Creative has been a buzzword in PR for the past five years. As such, we’ve seen more creative-focused titles cropping up at shops large and small. But if you look at all the folks at an agency with “Creative” in their title, you would probably find a wide range of different skills, experience and capabilities.
This means that any discussion about “creative” or “creatives” really needs to begin with a definition of terms. And while some firms have much clearer lines of demarcation between design, content, production, creative, etc., there still seems to be a fair degree of confusion that stems from the widespread – and poorly defined – term “creative.”
But before debating what or who should be deemed a “Creative,” the first step is really separating them by their core function so that we are talking about a common set of roles. Not that these different forms of creative should not work together, they should. And not that folks who sit in one area should be precluded from contributing to another. But by and large, they are not interchangeable just because they have the word “creative” in their title. And as leaders develop staffing strategies, it is best to consider where to place someone, what to expect from them as an output, and what capabilities they are really acquiring.
Here are some observations that are guiding this thinking (full disclosure: I’m an ex-ad agency person). Frankly, these thoughts are probably not shared by all at my firm, so there’s clearly room for debate.

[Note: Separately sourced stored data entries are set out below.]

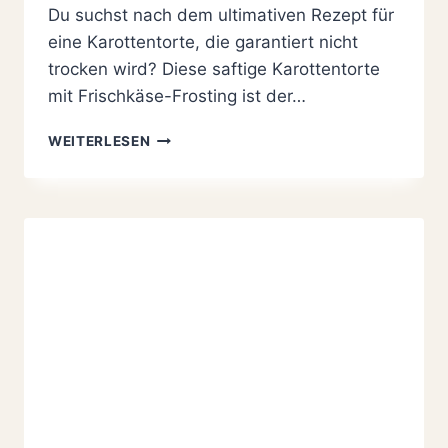
Du suchst nach dem ultimativen Rezept für
eine Karottentorte, die garantiert nicht
trocken wird? Diese saftige Karottentorte
mit Frischkäse-Frosting ist der…
SAFTIGE
WEITERLESEN
KAROTTENTORTE
MIT
FRISCHKÄSE-
FROSTING:
DAS
EINFACHE
REZEPT
MIT
GEHEIMZUTAT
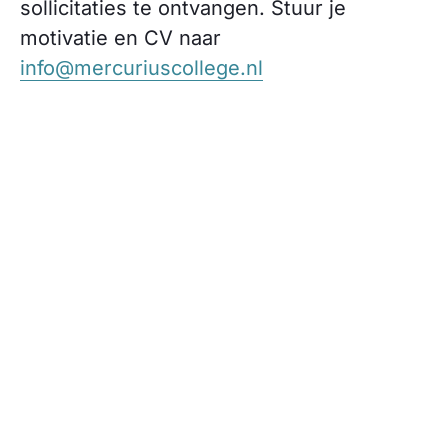
sollicitaties te ontvangen. Stuur je
motivatie en CV naar
info@mercuriuscollege.nl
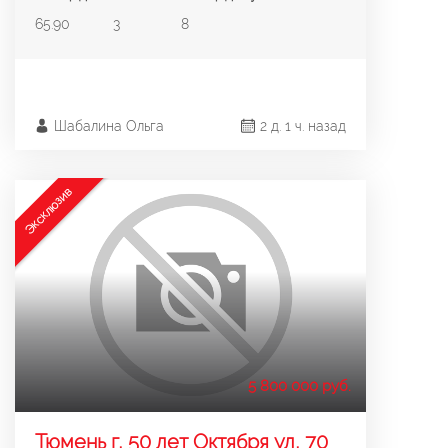
65.90
3
8
Шабалина Ольга
2 д. 1 ч. назад
Эксклюзив
5 800 000 руб.
Тюмень г, 50 лет Октября ул, 70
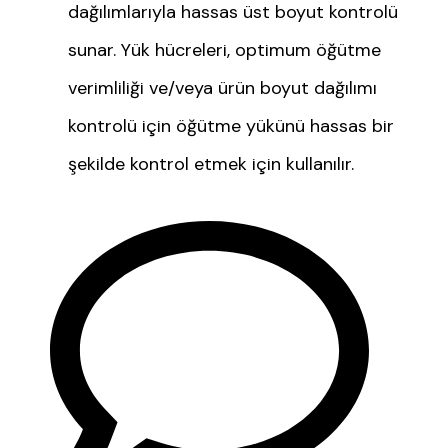
dağılımlarıyla hassas üst boyut kontrolü
sunar. Yük hücreleri, optimum öğütme
verimliliği ve/veya ürün boyut dağılımı
kontrolü için öğütme yükünü hassas bir
şekilde kontrol etmek için kullanılır.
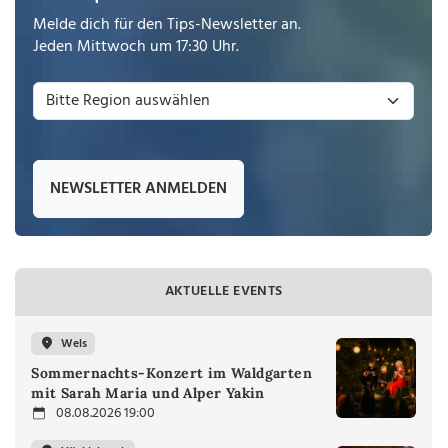
Melde dich für den Tips-Newsletter an.
Jeden Mittwoch um 17:30 Uhr.
NEWSLETTER ANMELDEN
AKTUELLE EVENTS
Wels
Sommernachts-Konzert im Waldgarten
mit Sarah Maria und Alper Yakin
08.08.2026 19:00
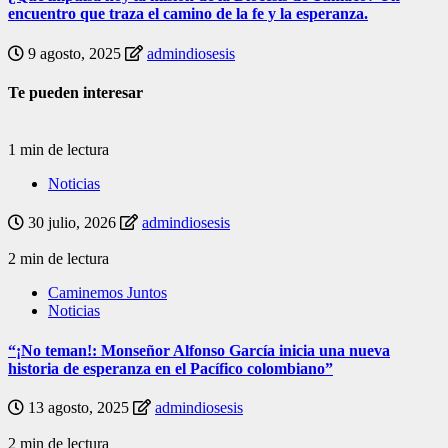
encuentro que traza el camino de la fe y la esperanza.
9 agosto, 2025
admindiosesis
Te pueden interesar
1 min de lectura
Noticias
30 julio, 2026
admindiosesis
2 min de lectura
Caminemos Juntos
Noticias
“¡No teman!: Monseñor Alfonso García inicia una nueva
historia de esperanza en el Pacífico colombiano”
13 agosto, 2025
admindiosesis
2 min de lectura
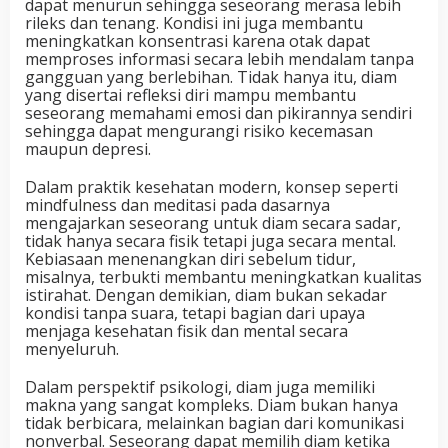
dapat menurun sehingga seseorang merasa lebih
rileks dan tenang. Kondisi ini juga membantu
meningkatkan konsentrasi karena otak dapat
memproses informasi secara lebih mendalam tanpa
gangguan yang berlebihan. Tidak hanya itu, diam
yang disertai refleksi diri mampu membantu
seseorang memahami emosi dan pikirannya sendiri
sehingga dapat mengurangi risiko kecemasan
maupun depresi.
Dalam praktik kesehatan modern, konsep seperti
mindfulness dan meditasi pada dasarnya
mengajarkan seseorang untuk diam secara sadar,
tidak hanya secara fisik tetapi juga secara mental.
Kebiasaan menenangkan diri sebelum tidur,
misalnya, terbukti membantu meningkatkan kualitas
istirahat. Dengan demikian, diam bukan sekadar
kondisi tanpa suara, tetapi bagian dari upaya
menjaga kesehatan fisik dan mental secara
menyeluruh.
Dalam perspektif psikologi, diam juga memiliki
makna yang sangat kompleks. Diam bukan hanya
tidak berbicara, melainkan bagian dari komunikasi
nonverbal. Seseorang dapat memilih diam ketika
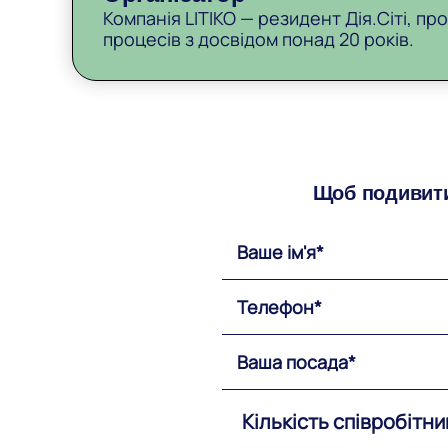
Компанія LITIKO — резидент Дія.Сіті, п
процесів з досвідом понад 20 років.
Щоб подивити
Кількість співробітни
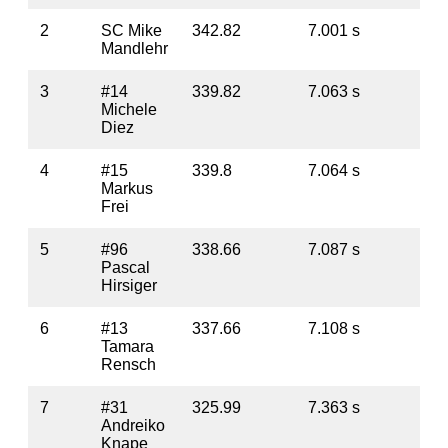
2
SC Mike
342.82
7.001 s
4.
Mandlehr
3
#14
339.82
7.063 s
7.
Michele
Diez
4
#15
339.8
7.064 s
7
Markus
Frei
5
#96
338.66
7.087 s
8.
Pascal
Hirsiger
6
#13
337.66
7.108 s
9.
Tamara
Rensch
7
#31
325.99
7.363 s
21
Andreiko
Knape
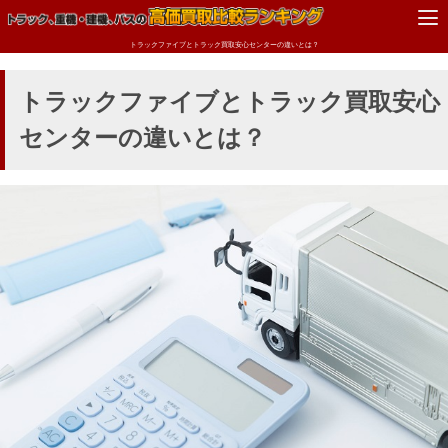
トラックファイブとトラック買取安心センターの違いとは？
トラックファイブとトラック買取安心
センターの違いとは？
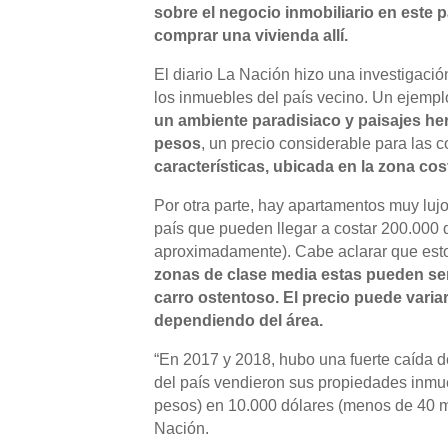
sobre el negocio inmobiliario en este p
comprar una vivienda allí.
El diario La Nación hizo una investigaci
los inmuebles del país vecino. Un ejempl
un ambiente paradisiaco y paisajes he
pesos
, un precio considerable para las 
características, ubicada en la zona cos
Por otra parte, hay apartamentos muy luj
país que pueden llegar a costar 200.000 
aproximadamente). Cabe aclarar que est
zonas de clase media estas pueden se
carro ostentoso. El precio puede varia
dependiendo del área.
“En 2017 y 2018, hubo una fuerte caída d
del país vendieron sus propiedades inmu
pesos) en 10.000 dólares (menos de 40 mi
Nación.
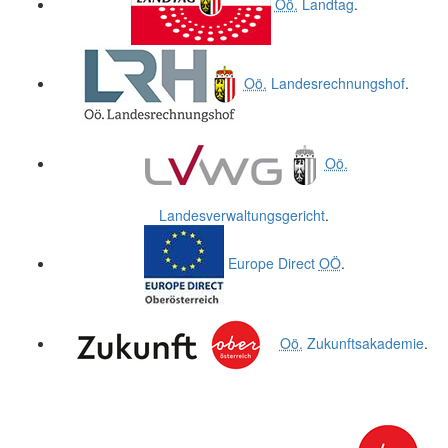
Oö.
Landtag
.
Oö.
Landesrechnungshof
.
Oö.
Landesverwaltungsgericht
.
Europe Direct
OÖ
.
Oö.
Zukunftsakademie
.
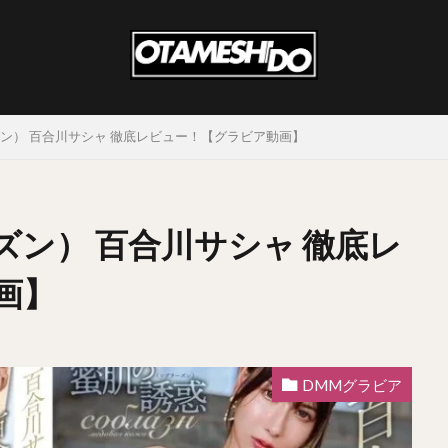
ン） 百合川サシャ 徹底レビュー！【グラビア動画】
ン） 百合川サシャ 徹底レ
画】
DMMグラビア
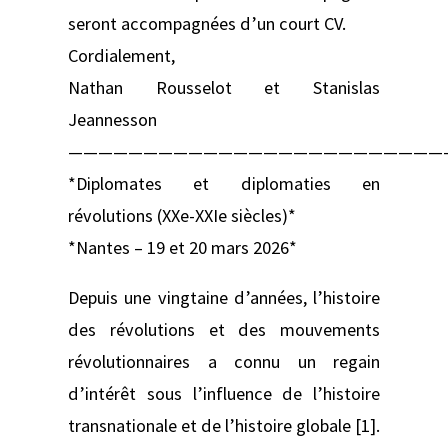
seront accompagnées d’un court CV.
Cordialement,
Nathan Rousselot et Stanislas
Jeannesson
—————————————————————————
*Diplomates et diplomaties en
révolutions (XXe-XXIe siècles)*
*Nantes – 19 et 20 mars 2026*
Depuis une vingtaine d’années, l’histoire
des révolutions et des mouvements
révolutionnaires a connu un regain
d’intérêt sous l’influence de l’histoire
transnationale et de l’histoire globale [1].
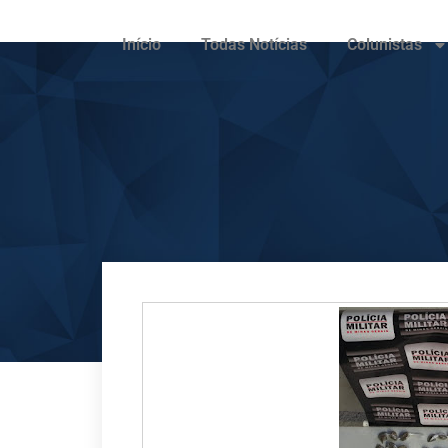
Início
Todas Notícias
Colunistas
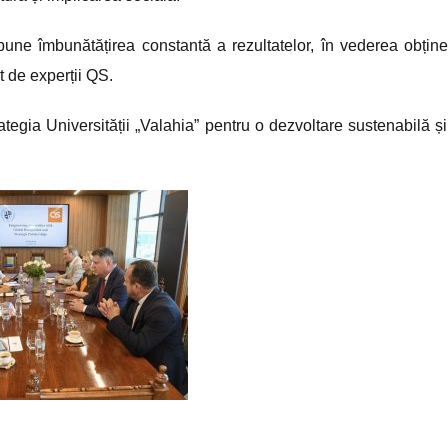
opune îmbunătățirea constantă a rezultatelor, în vederea obținer
at de experții QS.
tegia Universității „Valahia” pentru o dezvoltare sustenabilă și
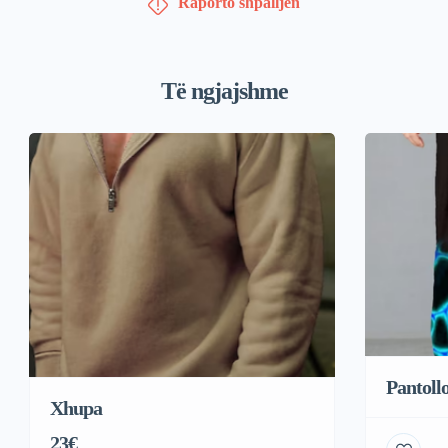
Raporto shpalljen
Të ngjajshme
Pantoll
Xhupa
23€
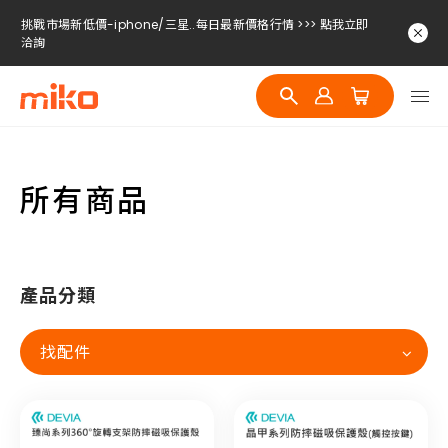
挑戰市場新低價-iphone/三星..每日最新價格行情 >>> 點我立即
洽詢
挑戰市場新低價-iphone/三星..每日最新價格行情 >>> 點我立即
洽詢
挑戰市場新低價-iphone/三星..每日最新價格行情 >>> 點我立即
洽詢
所有商品
產品分類
找配件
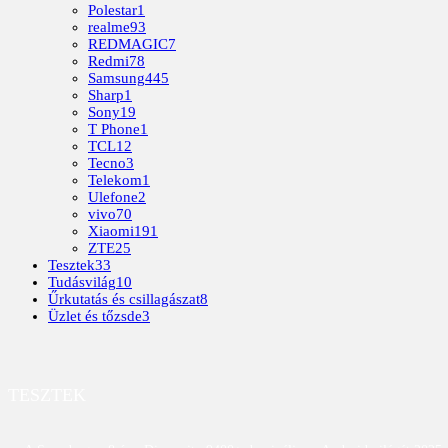
Polestar
1
realme
93
REDMAGIC
7
Redmi
78
Samsung
445
Sharp
1
Sony
19
T Phone
1
TCL
12
Tecno
3
Telekom
1
Ulefone
2
vivo
70
Xiaomi
191
ZTE
25
Tesztek
33
Tudásvilág
10
Űrkutatás és csillagászat
8
Üzlet és tőzsde
3
TESZTEK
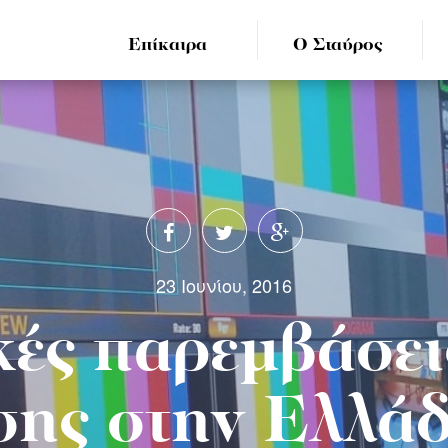
Επίκαιρα
Ο Σταύρος
23 Ιουνίου, 2016
κές παρεμβάσει
ης στην Ελλάδ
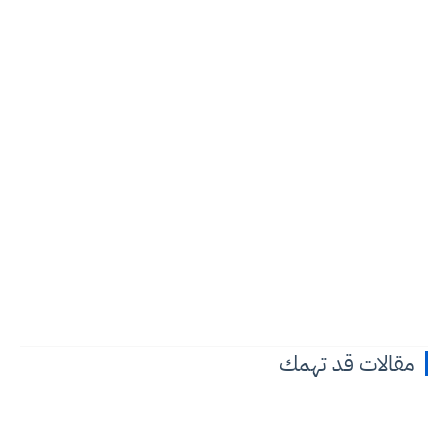
مقالات قد تهمك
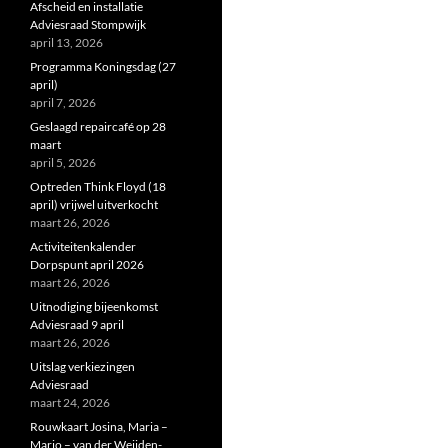
Afscheid en installatie
Adviesraad Stompwijk
april 13, 2026
Programma Koningsdag (27
april)
april 7, 2026
Geslaagd repaircafé op 28
maart
april 5, 2026
Optreden Think Floyd (18
april) vrijwel uitverkocht
maart 26, 2026
Activiteitenkalender
Dorpspunt april 2026
maart 26, 2026
Uitnodiging bijeenkomst
Adviesraad 9 april
maart 26, 2026
Uitslag verkiezingen
Adviesraad
maart 24, 2026
Rouwkaart Josina, Maria –
Marjo – van der Weijden-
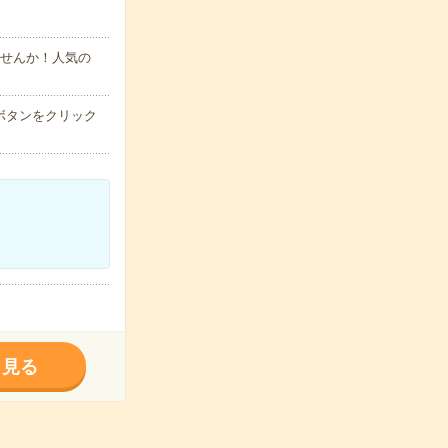
ませんか！人気の
ボタンをクリック
く見る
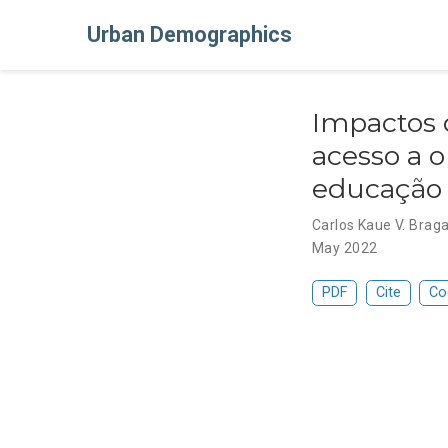
Urban Demographics
Impactos 
acesso a 
educação
Carlos Kaue V. Brag
May 2022
PDF
Cite
Co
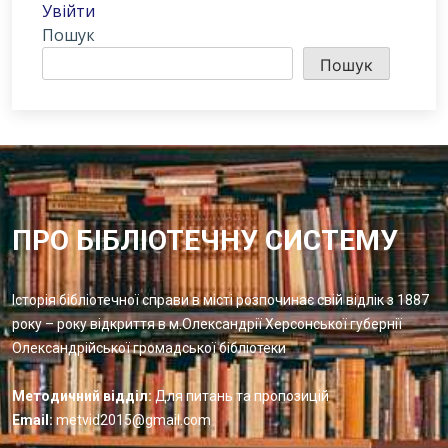
Увійти
Пошук
Пошук
ПРО БІБЛІОТЕЧНУ СИСТЕМУ
Історія бібліотечної справи в місті розпочинає свій відлік з 1887
року – року відкриття в м.Олександрії Херсонської губернії
Олександрійської громадської бібліотеки
Методичний відділ:
Для питань та пропозицій
Email:
metvid2015@gmail.com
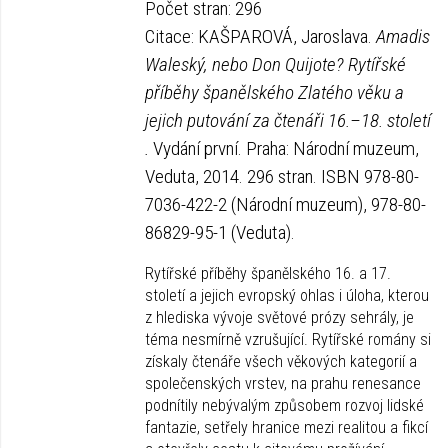
Počet stran: 296
Citace: KAŠPAROVÁ, Jaroslava.
Amadis
Waleský, nebo Don Quijote? Rytířské
příběhy španělského Zlatého věku a
jejich putování za čtenáři 16.–18. století
.
Vydání první. Praha: Národní muzeum,
Veduta, 2014. 296 stran. ISBN 978-80-
7036-422-2 (Národní muzeum), 978-80-
86829-95-1 (Veduta).
Rytířské příběhy španělského 16. a 17.
století a jejich evropský ohlas i úloha, kterou
z hlediska vývoje světové prózy sehrály, je
téma nesmírně vzrušující. Rytířské romány si
získaly čtenáře všech věkových kategorií a
společenských vrstev, na prahu renesance
podnítily nebývalým způsobem rozvoj lidské
fantazie, setřely hranice mezi realitou a fikcí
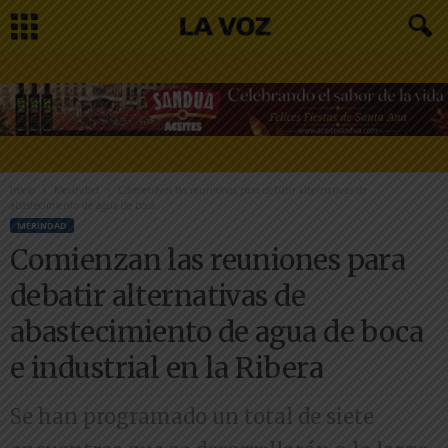
Inicio
Merindad
Comienzan las reuniones para debatir alternativas de
abastecimiento de agua de boca...
MERINDAD
Comienzan las reuniones para
debatir alternativas de
abastecimiento de agua de boca
e industrial en la Ribera
Se han programado un total de siete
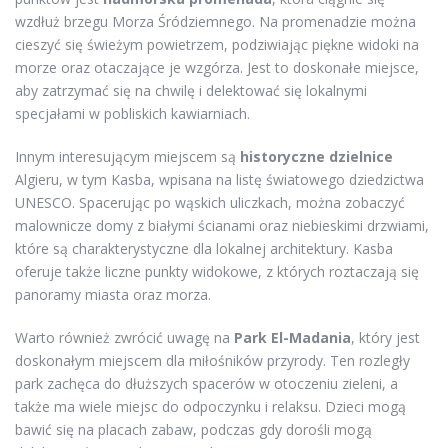
wzdłuż brzegu Morza Śródziemnego. Na promenadzie można
cieszyć się świeżym powietrzem, podziwiając piękne widoki na
morze oraz otaczające je wzgórza. Jest to doskonałe miejsce,
aby zatrzymać się na chwilę i delektować się lokalnymi
specjałami w pobliskich kawiarniach.
Innym interesującym miejscem są
historyczne dzielnice
Algieru, w tym Kasba, wpisana na listę światowego dziedzictwa
UNESCO. Spacerując po wąskich uliczkach, można zobaczyć
malownicze domy z białymi ścianami oraz niebieskimi drzwiami,
które są charakterystyczne dla lokalnej architektury. Kasba
oferuje także liczne punkty widokowe, z których roztaczają się
panoramy miasta oraz morza.
Warto również zwrócić uwagę na
Park El-Madania
, który jest
doskonałym miejscem dla miłośników przyrody. Ten rozległy
park zachęca do dłuższych spacerów w otoczeniu zieleni, a
także ma wiele miejsc do odpoczynku i relaksu. Dzieci mogą
bawić się na placach zabaw, podczas gdy dorośli mogą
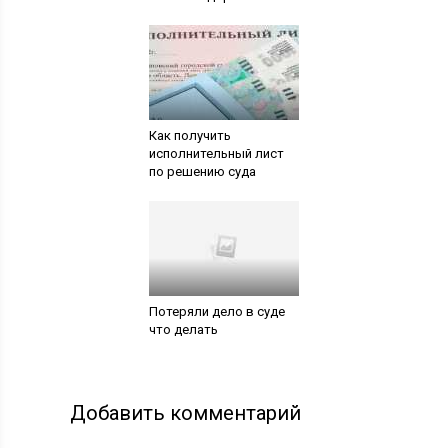
Как получить
исполнительный лист
по решению суда
Потеряли дело в суде
что делать
Добавить комментарий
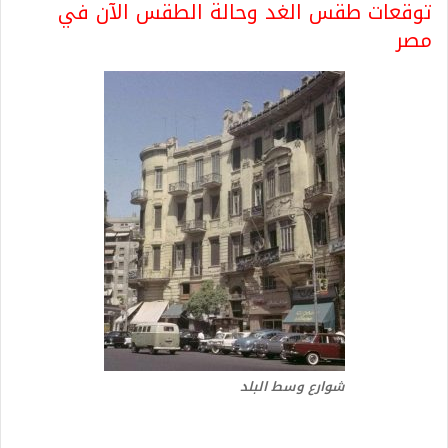
توقعات طقس الغد وحالة الطقس الآن في
مصر
شوارع وسط البلد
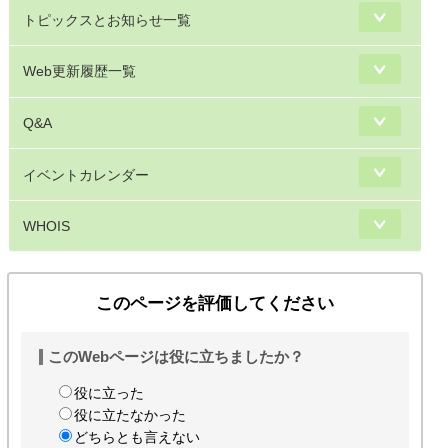
トピックスとお知らせ一覧
Web更新履歴一覧
Q&A
イベントカレンダー
WHOIS
このページを評価してください
このWebページは役に立ちましたか？
役に立った
役に立たなかった
どちらとも言えない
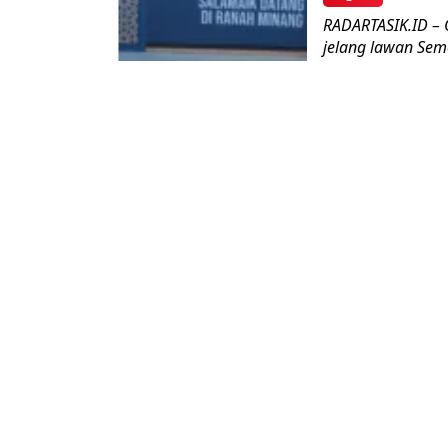
RADARTASIK.ID – 
jelang lawan Seme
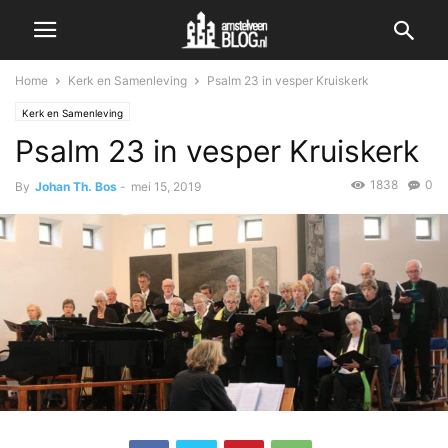
Home
Kerk en Samenleving
Psalm 23 in vesper Kruiskerk
Kerk en Samenleving
Psalm 23 in vesper Kruiskerk
1838
0
By
Johan Th. Bos
-
mei 15, 2019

Too often, design creative that is more executional is confused with idea-driven or conceptually grounded creative.
This important set of skills (graphic design, layout, look/feel, color palette, brand guidelines, etc.) and the capabilities it represents should probably be managed separately, as the skills, talent, production issues and priorities are different. Here there is a much clearer and discernable process, timeline and cost structure associated with the deliverable. It generally does not require an insight or an integrated ideation process, and it can be executed by a single creative designer overseen by a project manager. We would call this capability Design with a capital D. It’s output is generally a visual object of some kind.
Too often creative is confused with production.
“I need a video that looks like x, y and z.” This request requires a range of creative skills to develop a script and concept, which is often visual in nature and which needs to be produced ultimately (location, permit, lighting, editing, sound, color correction, etc.) and possibly distributed. This visual content – whether a two-minute how-to video or a video for a corporate meeting – is best managed by a production department or producer. Like Design above, this is Production with a capital P. In the world of PR, this is a need that most often is associated with content, and the output is most often a visual piece (and typically video).
While ideas fuel everything we do, the ideas that make for great work are special.
This is probably the trickiest area and the one in which creativity is probably most valuable. While everyone who works in the marketing communications field is capable of developing ideas that can shape and guide client recommendations, the pursuit of the Big Idea is what we are talking about. Something that rises above a number of tactics, that is bigger than any one expression – however creative those expressions are. The pursuit of the Big Idea and who/how teams get there is probably the most contentious topic as it relates to the issue of Creative. What is important to understand here is what skills, experience and inclination are best suited to this task.
As my colleague Stefan Gerard explores in his companion piece to this, PR/communication programs are often not defined by an anchor visual expression. More often, a Big Idea takes the form of a platform idea that can inspire a series of inter-related activities, some of which may be visual or not. And given the channel and medium-agnostic tendency of PR, the Big Idea must inspire work/activity across a wide range of channels – some owned, some paid, some shared and some earned.
This means that big C “Creative Thinking” in this area requires a range of different types of folks from a range of different backgrounds. Some of these folks are likely to have Creative titles, from digital, advertising and social agencies, as well as folks from other strategic and executional disciplines such as media relations, experiential marketing, etc. The bottom line is that the pursuit of the Big Idea in the context of integrated marketing communication is bigger than any one discipline. What they all have in common is the ability to collaborate around a single idea that guides and shapes a wide range of expressions.